Data section Start Marker

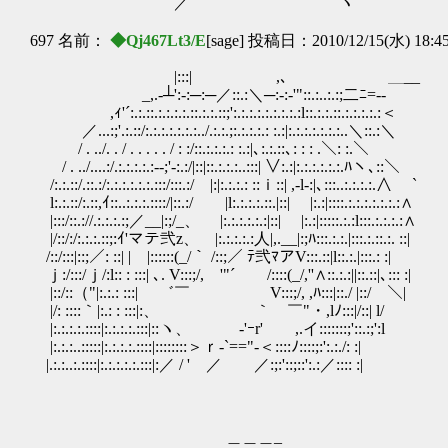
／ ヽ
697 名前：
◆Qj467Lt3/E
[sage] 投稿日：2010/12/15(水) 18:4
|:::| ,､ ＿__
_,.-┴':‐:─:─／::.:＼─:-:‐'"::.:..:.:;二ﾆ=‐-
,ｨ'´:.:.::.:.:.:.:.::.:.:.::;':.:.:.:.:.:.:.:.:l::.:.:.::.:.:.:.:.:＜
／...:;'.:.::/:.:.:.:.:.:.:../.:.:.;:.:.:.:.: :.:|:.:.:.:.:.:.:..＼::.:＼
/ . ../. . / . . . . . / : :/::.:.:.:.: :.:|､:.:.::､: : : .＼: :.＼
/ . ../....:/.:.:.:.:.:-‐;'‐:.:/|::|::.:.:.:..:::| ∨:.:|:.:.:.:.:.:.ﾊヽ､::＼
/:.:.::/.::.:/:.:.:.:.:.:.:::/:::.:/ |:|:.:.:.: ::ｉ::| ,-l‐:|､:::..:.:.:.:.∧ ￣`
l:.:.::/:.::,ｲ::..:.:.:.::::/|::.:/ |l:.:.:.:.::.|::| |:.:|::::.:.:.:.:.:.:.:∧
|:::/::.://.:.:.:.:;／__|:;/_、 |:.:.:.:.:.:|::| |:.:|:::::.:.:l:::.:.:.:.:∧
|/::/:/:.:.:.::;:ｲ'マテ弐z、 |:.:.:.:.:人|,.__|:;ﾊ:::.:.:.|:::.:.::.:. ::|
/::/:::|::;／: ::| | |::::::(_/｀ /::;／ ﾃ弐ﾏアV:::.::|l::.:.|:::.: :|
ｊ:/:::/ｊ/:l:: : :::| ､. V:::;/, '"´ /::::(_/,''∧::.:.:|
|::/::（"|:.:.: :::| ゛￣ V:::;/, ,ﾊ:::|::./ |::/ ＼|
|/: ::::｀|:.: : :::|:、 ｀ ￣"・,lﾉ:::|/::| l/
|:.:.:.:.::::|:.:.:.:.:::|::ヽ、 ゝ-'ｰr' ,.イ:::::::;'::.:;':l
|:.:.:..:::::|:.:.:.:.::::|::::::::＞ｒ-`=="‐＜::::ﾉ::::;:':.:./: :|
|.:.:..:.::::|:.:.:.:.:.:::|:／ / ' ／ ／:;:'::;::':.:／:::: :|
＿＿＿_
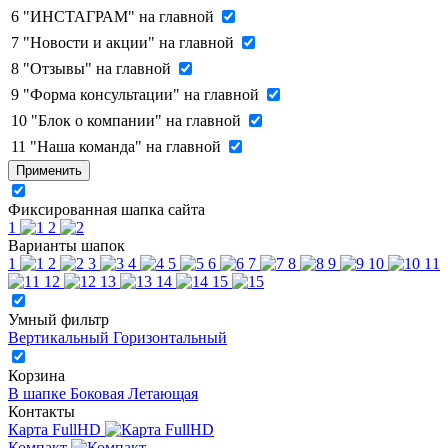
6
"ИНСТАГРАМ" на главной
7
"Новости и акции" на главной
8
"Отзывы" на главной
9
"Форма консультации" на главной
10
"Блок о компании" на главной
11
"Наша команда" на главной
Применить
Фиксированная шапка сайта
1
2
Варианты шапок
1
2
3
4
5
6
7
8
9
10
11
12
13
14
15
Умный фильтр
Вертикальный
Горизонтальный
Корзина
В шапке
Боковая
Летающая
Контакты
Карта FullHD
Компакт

Data section End Marker

## Exercise goal:
What is needed is every line of the records that contains the word "главной".

## Written response:
"ИНСТАГРАМ" на главной
"Новости и акции" на главной
"Отзывы" на главной
"Форма консультации" на главной
"Блок о компании" на главной
"Наша команда" на главной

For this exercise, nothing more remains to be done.